John Cage's Organ2/ASLSP. Designed to be played as slow as possible. There is a performance going on right now that began in 2001, and it's not going to end for over 600 years. Not SUPPOSED to, anyway. Obviously this would categorize as strange.

The film composer James Horner often plagiarized work from other classical composers. Perhaps the most striking example is from his Star Trek III score; in the track "Destruction of the Enterprise" he rather blatantly rips off Prokofiev's Romeo and Juliet.


----------



## Guest (May 21, 2016)

That C# in the cellos and basses in LvB's Eoica, 1st movement, opening theme (in E-flat). Damn, it has perplexed many a scholar since its inception. Very perverse, if you ask me.


----------



## Weston (Jul 11, 2008)

^There are lots of other little "perversions" in that symphony and almost all Beethoven form then on too. But, yes, this one is groundbreaking.


----------



## Manxfeeder (Oct 19, 2010)

Erik Satie was always being impolite. Like in the second movement of Desiccated Embryos, he parodies Chopin's famous funeral march, then labels it as a mazurka by Schubert. In Croquis et agaceries d'un Gros Bohnomme in Bois, he mangles Chabrier's Espana and calls it Espanana. And Clementi's Sonatina gets ripped apart in his Sonata Bureaucratique.


----------



## drpraetorus (Aug 9, 2012)

Wagner wrote Tristan Und Isolde in such a way that it can be seen a prolonged case of coitus interruptus. The actual climax comes only in the Liebestod at the end of the opera. This was something that was appreciated by audiences of the time.
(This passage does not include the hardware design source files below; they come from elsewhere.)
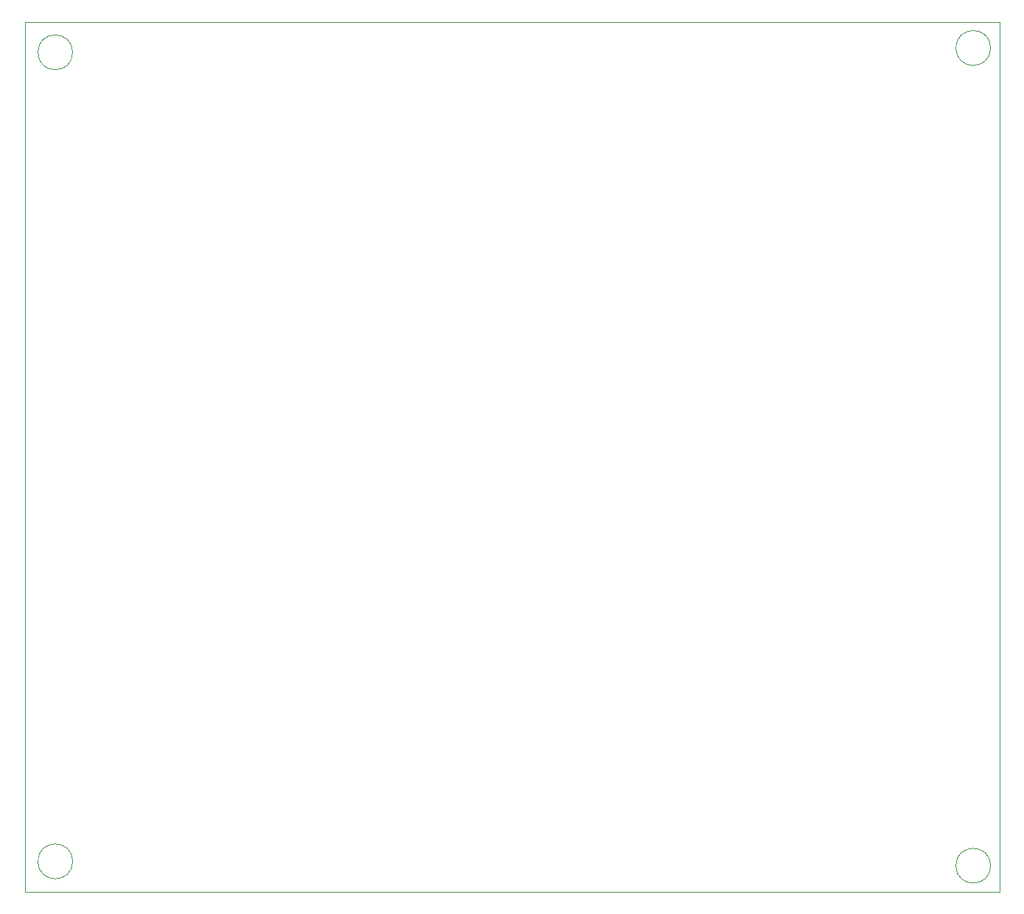
<source format=gbr>
%TF.GenerationSoftware,KiCad,Pcbnew,(6.0.2)*%
%TF.CreationDate,2022-12-31T16:00:28+03:00*%
%TF.ProjectId,mcuPower,6d637550-6f77-4657-922e-6b696361645f,rev?*%
%TF.SameCoordinates,Original*%
%TF.FileFunction,Profile,NP*%
%FSLAX46Y46*%
G04 Gerber Fmt 4.6, Leading zero omitted, Abs format (unit mm)*
G04 Created by KiCad (PCBNEW (6.0.2)) date 2022-12-31 16:00:28*
%MOMM*%
%LPD*%
G01*
G04 APERTURE LIST*
%TA.AperFunction,Profile*%
%ADD10C,0.100000*%
%TD*%
G04 APERTURE END LIST*
D10*
X156000000Y-48500000D02*
G75*
G03*
X156000000Y-48500000I-2000000J0D01*
G01*
X156000000Y-142500000D02*
G75*
G03*
X156000000Y-142500000I-2000000J0D01*
G01*
X50500000Y-142000000D02*
G75*
G03*
X50500000Y-142000000I-2000000J0D01*
G01*
X50500000Y-49000000D02*
G75*
G03*
X50500000Y-49000000I-2000000J0D01*
G01*
X45000000Y-45500000D02*
X157000000Y-45500000D01*
X157000000Y-45500000D02*
X157000000Y-145500000D01*
X157000000Y-145500000D02*
X45000000Y-145500000D01*
X45000000Y-145500000D02*
X45000000Y-45500000D01*
M02*

</source>
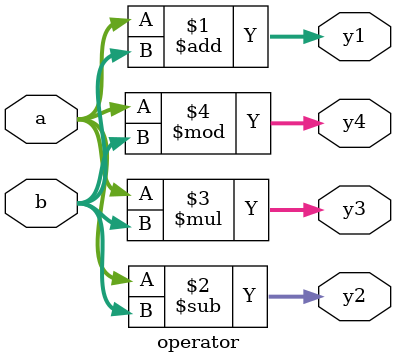
<source format=sv>
module operator(
    input [2:0] a,
    input [2:0] b,
    output [5:0] y1,
    output [5:0] y2,
    output [5:0] y3,
    output [5:0] y4
);
    assign y1 = a + b;  // Addition
    assign y2 = a - b;  // Subtraction
    assign y3 = a * b;  // Multiplication
    assign y4 = a % b;  // Modulo
endmodule

</source>
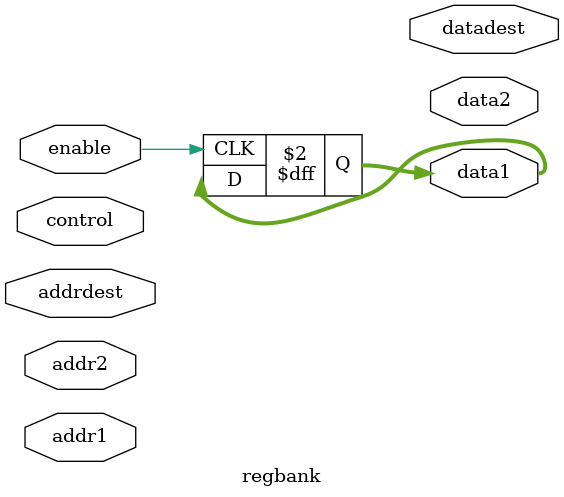
<source format=v>
/*this module will realise the 8 Registers the processor provides.
Tofu tries not to create a bus system. The Idea is to hardwire everything, this will prevent floating wires.
*/
module regbank (addr1, addr2, addrdest, data1, data2, datadest, control, enable);
input wire [2:0] addr1, addr2, addrdest;
output wire [7:0] data1, data2, datadest;
input wire [2:0] control;
input wire enable;
reg [7:0] r0,r1,r2,r3,r4,r5,r6,r7;

always @ (posedge enable) begin
	
	if (controll[0]) begin
		case(addr1)
			0 : data1 = r0;
			default : data1 = r3;
		endcase
	end
end

endmodule


</source>
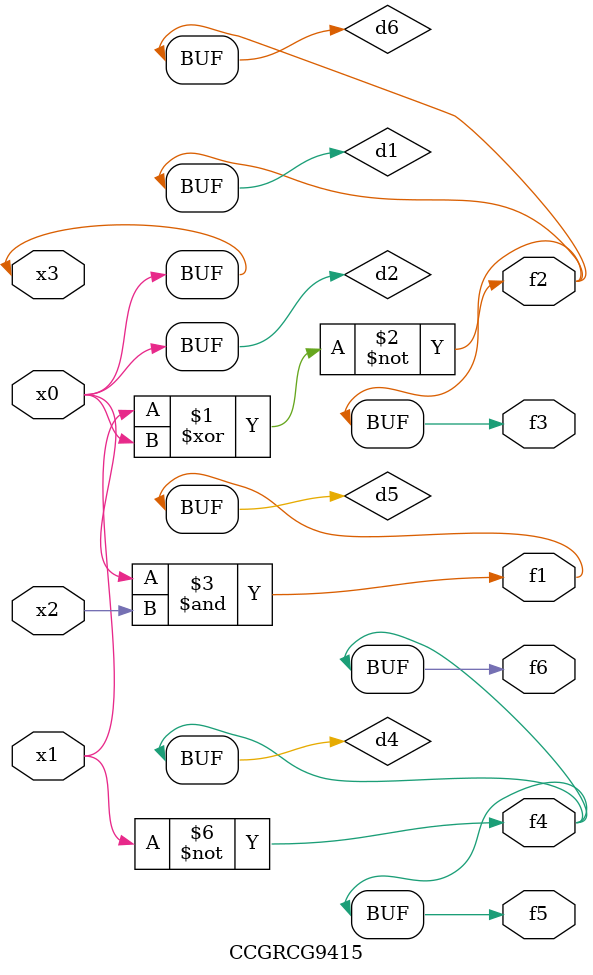
<source format=v>
module CCGRCG9415(
	input x0, x1, x2, x3,
	output f1, f2, f3, f4, f5, f6
);

	wire d1, d2, d3, d4, d5, d6;

	xnor (d1, x1, x3);
	buf (d2, x0, x3);
	nand (d3, x0, x2);
	not (d4, x1);
	nand (d5, d3);
	or (d6, d1);
	assign f1 = d5;
	assign f2 = d6;
	assign f3 = d6;
	assign f4 = d4;
	assign f5 = d4;
	assign f6 = d4;
endmodule

</source>
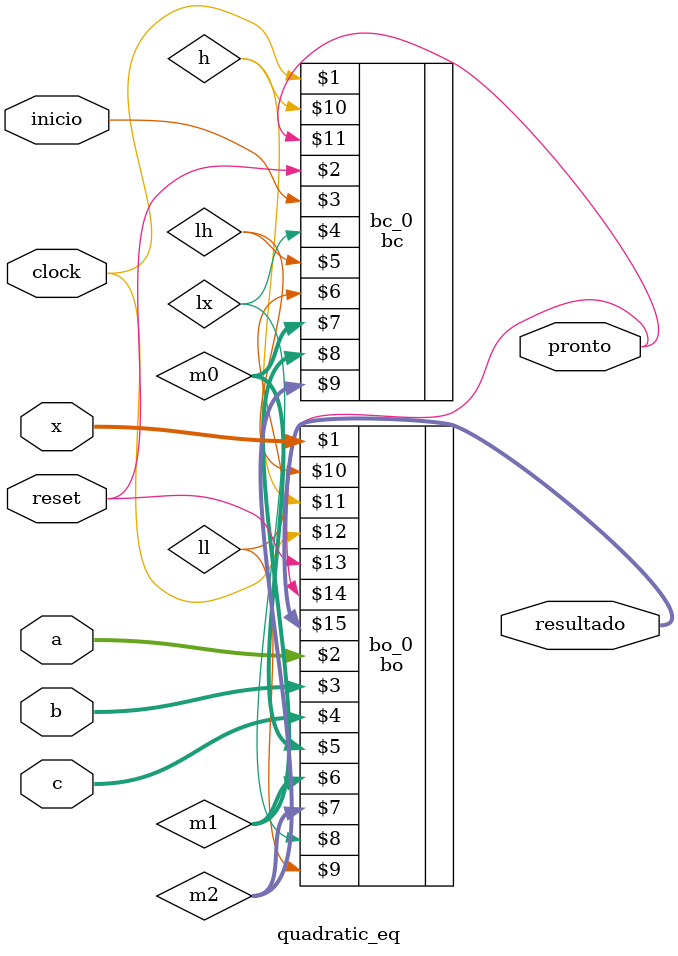
<source format=v>
`include "bc.v"
`include "bo.v"

module quadratic_eq(
  input[7:0] x,
  input[15:0] a,
  input[15:0] b,
  input[15:0] c,
  input inicio,
  input clock,
  input reset,

  output pronto,
  output[15:0] resultado
);
  wire lx;
  wire lh;
  wire ll;
  wire[1:0] m0;
  wire[1:0] m1;
  wire[1:0] m2;
  wire h;

  bc bc_0(clock, reset, inicio, lx, lh, ll, m0, m1, m2, h, pronto);
  bo bo_0(x, a, b, c, m0, m1, m2, lx, ll, lh, h, clock, reset, pronto, resultado);
endmodule
</source>
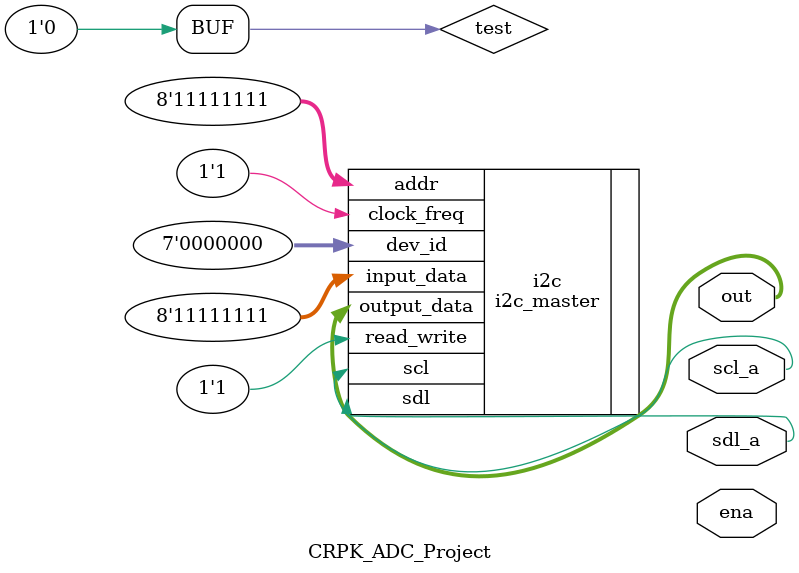
<source format=v>
module CRPK_ADC_Project
(
	output sdl_a,
	output scl_a,
	output ena,
	output [7:0] out
);

reg en;
wire [7:0] output_wire;
reg sdl;
reg scl;


i2c_master i2c(
	.clock_freq(1'b1),
	.dev_id(7'b0000000),
	.addr(8'b11111111),
	.input_data(8'b11111111),
	.read_write(1'b1),
//	.enable(ena),
	.output_data(out),
	.sdl(sdl_a),
	.scl(scl_a)
);

assign test = 1'b0;
// assign sdl_a = sdl;
// assign scl_a = scl;
// assign out = output_wire;

endmodule
</source>
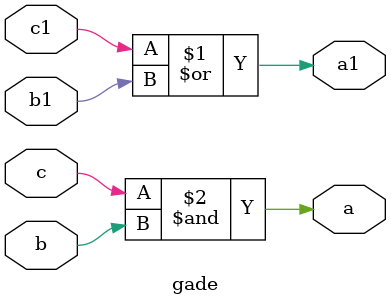
<source format=sv>
module gade(a,a1,b,c,b1,c1);
input b,c,b1,c1;
output a,a1;
// Instantiate OR gate with inertial delay 3
or #3 gg1(a1,c1,b1);
// Instantiate AND gate with rise=2, fall=1 inertial delay
and #(2,1) gg2(a,c,b);
endmodule
</source>
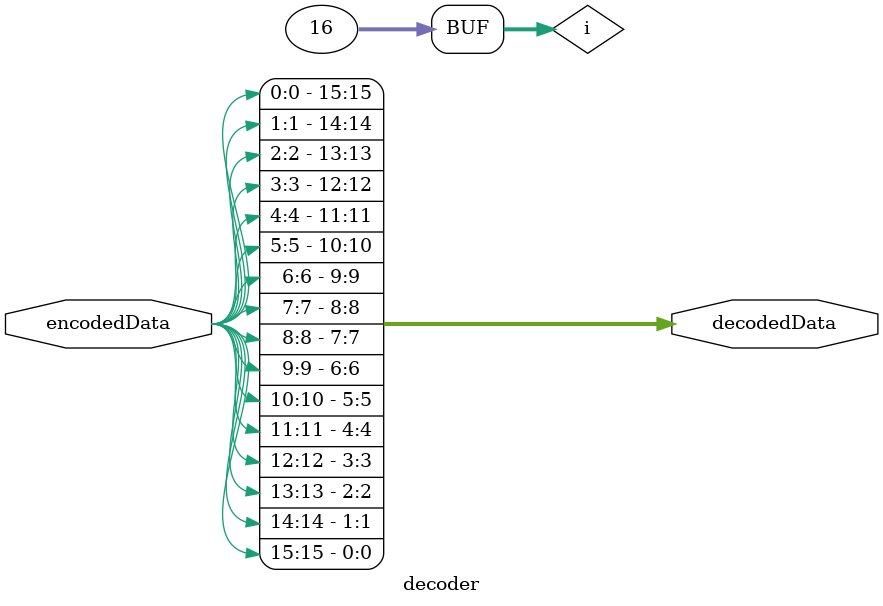
<source format=v>
`timescale 1ns / 1ps

module decoder(encodedData, decodedData);
  input [15:0] encodedData;
  output reg [15:0] decodedData;
  
  integer i;
  
  always @ (encodedData)
    begin 
      for (i = 0; i < 16; i = i + 1)
        begin
          decodedData[i] = encodedData[15-i];
        end
    end
  
endmodule

</source>
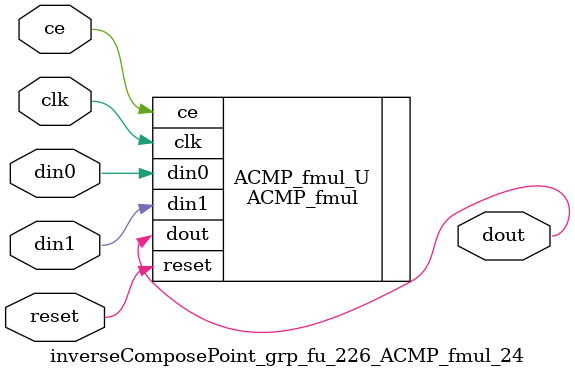
<source format=v>

`timescale 1 ns / 1 ps
module inverseComposePoint_grp_fu_226_ACMP_fmul_24(
    clk,
    reset,
    ce,
    din0,
    din1,
    dout);

parameter ID = 32'd1;
parameter NUM_STAGE = 32'd1;
parameter din0_WIDTH = 32'd1;
parameter din1_WIDTH = 32'd1;
parameter dout_WIDTH = 32'd1;
input clk;
input reset;
input ce;
input[din0_WIDTH - 1:0] din0;
input[din1_WIDTH - 1:0] din1;
output[dout_WIDTH - 1:0] dout;



ACMP_fmul #(
.ID( ID ),
.NUM_STAGE( 4 ),
.din0_WIDTH( din0_WIDTH ),
.din1_WIDTH( din1_WIDTH ),
.dout_WIDTH( dout_WIDTH ))
ACMP_fmul_U(
    .clk( clk ),
    .reset( reset ),
    .ce( ce ),
    .din0( din0 ),
    .din1( din1 ),
    .dout( dout ));

endmodule

</source>
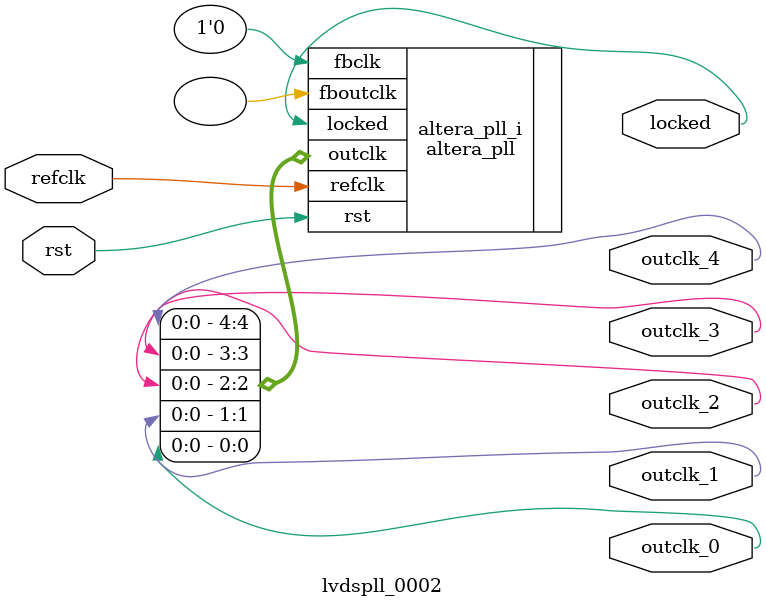
<source format=v>
`timescale 1ns/10ps
module  lvdspll_0002(

	// interface 'refclk'
	input wire refclk,

	// interface 'reset'
	input wire rst,

	// interface 'outclk0'
	output wire outclk_0,

	// interface 'outclk1'
	output wire outclk_1,

	// interface 'outclk2'
	output wire outclk_2,

	// interface 'outclk3'
	output wire outclk_3,

	// interface 'outclk4'
	output wire outclk_4,

	// interface 'locked'
	output wire locked
);

	altera_pll #(
		.fractional_vco_multiplier("false"),
		.reference_clock_frequency("125.0 MHz"),
		.operation_mode("direct"),
		.number_of_clocks(5),
		.output_clock_frequency0("1250.000000 MHz"),
		.phase_shift0("400 ps"),
		.duty_cycle0(50),
		.output_clock_frequency1("125.000000 MHz"),
		.phase_shift1("6400 ps"),
		.duty_cycle1(10),
		.output_clock_frequency2("125.000000 MHz"),
		.phase_shift2("7600 ps"),
		.duty_cycle2(50),
		.output_clock_frequency3("1250.000000 MHz"),
		.phase_shift3("400 ps"),
		.duty_cycle3(50),
		.output_clock_frequency4("250.000000 MHz"),
		.phase_shift4("0 ps"),
		.duty_cycle4(50),
		.output_clock_frequency5("0 MHz"),
		.phase_shift5("0 ps"),
		.duty_cycle5(50),
		.output_clock_frequency6("0 MHz"),
		.phase_shift6("0 ps"),
		.duty_cycle6(50),
		.output_clock_frequency7("0 MHz"),
		.phase_shift7("0 ps"),
		.duty_cycle7(50),
		.output_clock_frequency8("0 MHz"),
		.phase_shift8("0 ps"),
		.duty_cycle8(50),
		.output_clock_frequency9("0 MHz"),
		.phase_shift9("0 ps"),
		.duty_cycle9(50),
		.output_clock_frequency10("0 MHz"),
		.phase_shift10("0 ps"),
		.duty_cycle10(50),
		.output_clock_frequency11("0 MHz"),
		.phase_shift11("0 ps"),
		.duty_cycle11(50),
		.output_clock_frequency12("0 MHz"),
		.phase_shift12("0 ps"),
		.duty_cycle12(50),
		.output_clock_frequency13("0 MHz"),
		.phase_shift13("0 ps"),
		.duty_cycle13(50),
		.output_clock_frequency14("0 MHz"),
		.phase_shift14("0 ps"),
		.duty_cycle14(50),
		.output_clock_frequency15("0 MHz"),
		.phase_shift15("0 ps"),
		.duty_cycle15(50),
		.output_clock_frequency16("0 MHz"),
		.phase_shift16("0 ps"),
		.duty_cycle16(50),
		.output_clock_frequency17("0 MHz"),
		.phase_shift17("0 ps"),
		.duty_cycle17(50),
		.pll_type("General"),
		.pll_subtype("General")
	) altera_pll_i (
		.rst	(rst),
		.outclk	({outclk_4, outclk_3, outclk_2, outclk_1, outclk_0}),
		.locked	(locked),
		.fboutclk	( ),
		.fbclk	(1'b0),
		.refclk	(refclk)
	);
endmodule


</source>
That is one of the reasons that Tristan und Isolde was considered by some at the time as immoral music.


----------



## elgar's ghost (Aug 8, 2010)

Satie again - his _Trois morceaux en forme de poire_ consists of seven pieces, not three.


----------



## Reichstag aus LICHT (Oct 25, 2010)

drpraetorus said:


> Wagner wrote Tristan Und Isolde in such a way that it can be seen a prolonged case of coitus interruptus.


... Tantris sex!


----------



## dgee (Sep 26, 2013)

Sinfonia Domestica


----------



## Pugg (Aug 8, 2014)

dgee said:


> Sinfonia Domestica


What are you suggesting? :lol:


----------